Aim of the exercise: Swap "canopies" for "tents" in the text of the records below and write that text out again with nothing else altered. Don't include the pictures in your answer.

>>>

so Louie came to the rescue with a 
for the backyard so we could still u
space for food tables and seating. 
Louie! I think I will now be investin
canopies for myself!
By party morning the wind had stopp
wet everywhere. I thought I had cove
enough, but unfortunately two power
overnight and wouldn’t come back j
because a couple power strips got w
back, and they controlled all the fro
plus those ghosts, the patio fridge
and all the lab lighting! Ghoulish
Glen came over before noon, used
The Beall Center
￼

<<<

Solved exercise:
so Louie came to the rescue with a 
for the backyard so we could still u
space for food tables and seating. 
Louie! I think I will now be investin
tents for myself!
By party morning the wind had stopp
wet everywhere. I thought I had cove
enough, but unfortunately two power
overnight and wouldn’t come back j
because a couple power strips got w
back, and they controlled all the fro
plus those ghosts, the patio fridge
and all the lab lighting! Ghoulish
Glen came over before noon, used
The Beall Center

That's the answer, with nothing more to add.